▶ [Selected passage]

What’s the big deal, when even in primitive times the tribe sat around the fire smoking hallucinogens to get clear so they could communicate with their dead ancestors? How is popping Ritalin to focus on an experiment, or taking Xanax to stay calm during surgery, any different than downing magic mushrooms with the elders to listen to the gods?
Well, for one, we’re talking about physicians, not tribal elders. Physicians make decisions that can have rather instantaneous life and death impact on our lives — and the drugs these physicians are popping can affect those decisions. Do you want a neurosurgeon, no matter how brilliant she may be, operating on you while suffering from loss of coordination and cognitive impairment due to excessive alcohol intake or a benzodiazepine addiction? Dr. House aside, I think not.
On the other hand, why should we be surprised? We live in a drug-obsessed world, where magic pills are sold on almost every city street corner, offering instantaneous panaceas for all our aches, pains, and perceived deficiencies. Is it any wonder that at least some doctors have bought into the prescription-drug paradigm that they have sold the world, in collusion with the pharmaceutical companies who subsidize their addictions?
Meanwhile, natural alternatives, which can offer non-addictive, non-side effected solutions, are steadily being legislated out of existence — again under the auspices of these self-same physicians. Maybe they really are smarter than the rest of us. After all, we now know that hundreds of thousands of them regularly use “brain enhancing,” mellow-making prescription drugs. Who wouldn’t believe such “smart” people?

▶ [Tasks to perform]
- a) In the passage on doctors and drugs, restate the paragraph beginning "Well, for one" as a short list of its main points.
- b) According to the passage on doctors and drugs, why is a doctor taking pills to focus or stay calm different from tribal elders taking hallucinogens?

Records drawn from a dataset:
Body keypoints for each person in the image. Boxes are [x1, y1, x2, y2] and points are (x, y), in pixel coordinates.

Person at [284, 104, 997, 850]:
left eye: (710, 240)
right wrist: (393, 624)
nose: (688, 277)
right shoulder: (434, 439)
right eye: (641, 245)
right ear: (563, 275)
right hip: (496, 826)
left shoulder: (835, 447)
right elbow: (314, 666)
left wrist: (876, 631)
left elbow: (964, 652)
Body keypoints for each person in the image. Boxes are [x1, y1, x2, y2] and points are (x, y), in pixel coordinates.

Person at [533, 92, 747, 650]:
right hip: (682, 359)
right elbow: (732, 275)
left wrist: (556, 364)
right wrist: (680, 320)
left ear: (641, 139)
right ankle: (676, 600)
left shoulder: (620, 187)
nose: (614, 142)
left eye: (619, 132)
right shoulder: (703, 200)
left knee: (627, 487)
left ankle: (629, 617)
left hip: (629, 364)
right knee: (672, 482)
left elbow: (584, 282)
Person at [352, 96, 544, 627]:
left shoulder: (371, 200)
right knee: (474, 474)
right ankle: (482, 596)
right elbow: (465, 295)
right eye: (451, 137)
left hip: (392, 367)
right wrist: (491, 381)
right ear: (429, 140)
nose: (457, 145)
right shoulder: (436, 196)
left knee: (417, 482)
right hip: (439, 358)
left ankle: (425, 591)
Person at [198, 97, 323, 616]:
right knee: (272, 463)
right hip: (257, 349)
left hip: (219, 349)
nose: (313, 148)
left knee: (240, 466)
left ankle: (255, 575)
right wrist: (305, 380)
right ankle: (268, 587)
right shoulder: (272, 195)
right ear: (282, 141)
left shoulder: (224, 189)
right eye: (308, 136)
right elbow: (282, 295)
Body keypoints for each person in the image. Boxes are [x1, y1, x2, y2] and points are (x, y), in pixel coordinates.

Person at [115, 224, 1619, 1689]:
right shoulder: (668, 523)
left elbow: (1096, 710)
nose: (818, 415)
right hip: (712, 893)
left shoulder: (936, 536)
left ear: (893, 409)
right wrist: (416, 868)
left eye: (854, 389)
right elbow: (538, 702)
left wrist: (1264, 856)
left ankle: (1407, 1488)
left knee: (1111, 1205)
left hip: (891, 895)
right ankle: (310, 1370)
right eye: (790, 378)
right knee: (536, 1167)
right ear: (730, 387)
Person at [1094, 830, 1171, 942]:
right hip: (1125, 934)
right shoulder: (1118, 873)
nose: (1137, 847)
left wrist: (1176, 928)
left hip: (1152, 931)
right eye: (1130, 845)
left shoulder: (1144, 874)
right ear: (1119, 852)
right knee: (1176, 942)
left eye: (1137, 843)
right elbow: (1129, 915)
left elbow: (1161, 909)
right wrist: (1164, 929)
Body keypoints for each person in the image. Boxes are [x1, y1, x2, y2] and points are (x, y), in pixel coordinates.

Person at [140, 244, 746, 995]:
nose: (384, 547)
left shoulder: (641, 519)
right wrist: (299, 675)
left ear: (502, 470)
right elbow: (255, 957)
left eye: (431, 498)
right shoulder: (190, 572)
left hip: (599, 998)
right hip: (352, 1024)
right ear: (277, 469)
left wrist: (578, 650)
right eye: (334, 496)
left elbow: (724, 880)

▶ [Exercise answers]
- a)
- The comparison is about physicians, not tribal elders.
- Physicians' decisions can have immediate life-and-death effects on patients.
- The drugs physicians take can affect those decisions.
- Example: no one would want a neurosurgeon, however brilliant, operating while impaired in coordination and thinking from heavy drinking or a benzodiazepine addiction (Dr. House aside).

- b) Physicians make decisions that can have immediate life-and-death effects on people, and the drugs they take can affect those decisions. A neurosurgeon impaired by alcohol or a benzodiazepine addiction, for example, may suffer loss of coordination and thinking ability while operating.